Infrared photo of a landscape showing soil depths. Photo courtesy: Grace Grant

The normal method is sticking a metal stake into the ground and checking soil depths one point at a time. Which depending on the size of the field can take a hundred or more points.

“You can see variation over a bigger space,” Grant said. “So if the method works you can map an area a lot faster.”

This is particularly important along the eastern part of Wisconsin. Sirulian bedrock runs along the eastern border of Wisconsin and is susceptible to water contamination if fertilizer or manure on farms seeps through shallow soil. 

“So we wanted a method to see if we could map fields quickly and relatively inexpensively,” Hart said.

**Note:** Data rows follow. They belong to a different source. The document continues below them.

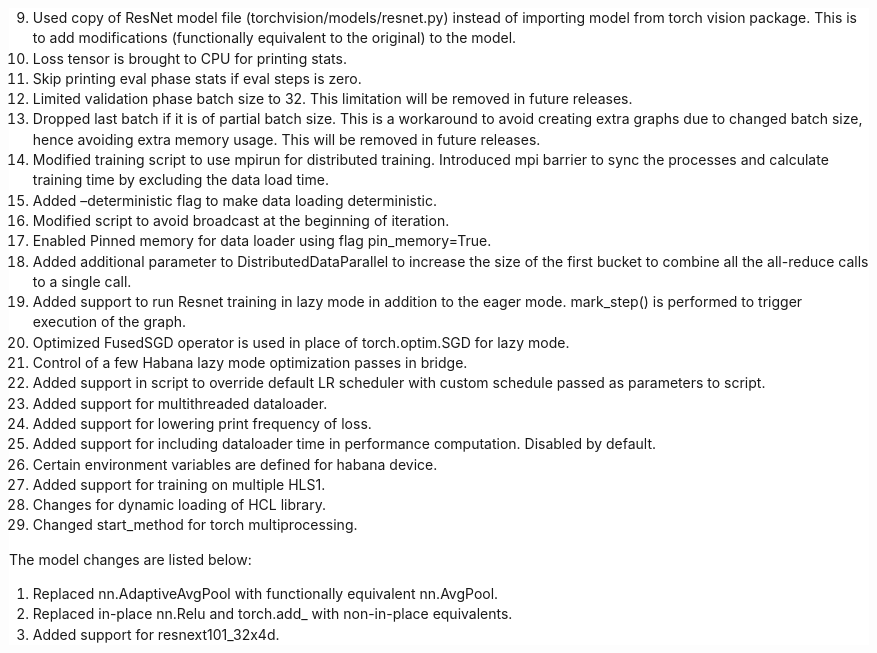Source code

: 9. Used copy of ResNet model file (torchvision/models/resnet.py) instead of importing model from torch vision package. This is to add modifications (functionally equivalent to the original) to the model.
10. Loss tensor is brought to CPU for printing stats.
11. Skip printing eval phase stats if eval steps is zero.
12. Limited validation phase batch size to 32. This limitation will be removed in future releases.
13. Dropped last batch if it is of partial batch size. This is a workaround to avoid creating extra graphs due to changed batch size, hence avoiding extra memory usage. This will be removed in future releases.
14. Modified training script to use mpirun for distributed training. Introduced mpi barrier to sync the processes and calculate training time by excluding the data load time.
15. Added –deterministic flag to make data loading deterministic.
16. Modified script to avoid broadcast at the beginning of iteration.
17. Enabled Pinned memory for data loader using flag pin_memory=True.
18. Added additional parameter to DistributedDataParallel to increase the size of the first bucket to combine all the all-reduce calls to a single call.
19. Added support to run Resnet training in lazy mode in addition to the eager mode.
    mark_step() is performed to trigger execution of the graph.
20. Optimized FusedSGD operator is used in place of torch.optim.SGD for lazy mode.
21. Control of a few Habana lazy mode optimization passes in bridge.
22. Added support in script to override default LR scheduler with custom schedule passed as parameters to script.
23. Added support for multithreaded dataloader.
24. Added support for lowering print frequency of loss.
25. Added support for including dataloader time in performance computation. Disabled by default.
26. Certain environment variables are defined for habana device.
27. Added support for training on multiple HLS1.
28. Changes for dynamic loading of HCL library.
29. Changed start_method for torch multiprocessing.

The model changes are listed below:
1. Replaced nn.AdaptiveAvgPool with functionally equivalent nn.AvgPool.
2. Replaced in-place nn.Relu and torch.add_ with non-in-place equivalents.
3. Added support for resnext101_32x4d.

The Wisconsin Department of Natural Resources has recently released rules detailing what type of nutrient spreading farms can do over sirulian bedrock. Shallower soil depths driving how farmers approach fertilizer and manure on their fields. 

“That's our main focus here is what tools can we provide that others can use,” Hart said.

The Department of Agriculture, Trade and Consumer protection is in the process of creating technical standards and verification of depth rules based off the DNR guidelines for soil depth, a process that could still take more than a year to incorporate into ATCP 50. Farmers still need to follow the DNR rules as part of their nutrient management plan. For CAFOs the DNR rule will be incorporated into existing permits. 

Regulators say having this tool could make this process much more affordable and accurate.

“Accurate, cost-effective depth to bedrock maps, so that farmers and landowners do not need to take on that cost of verifying their depth to bedrock of their land, would be much more cost efficient and obviously would take some cost away from that individual land owner,” said Rachel Rushmann, producer-led program manager with DATCP.

So far scientists have confirmed this method works, now it's up to regulators and agriculture stakeholders to start using it.

“I hope we have cleaner groundwater and I hope we have not taken land out of production that can and should be farmed,” Hart said. “I hope we've struck a good balance.”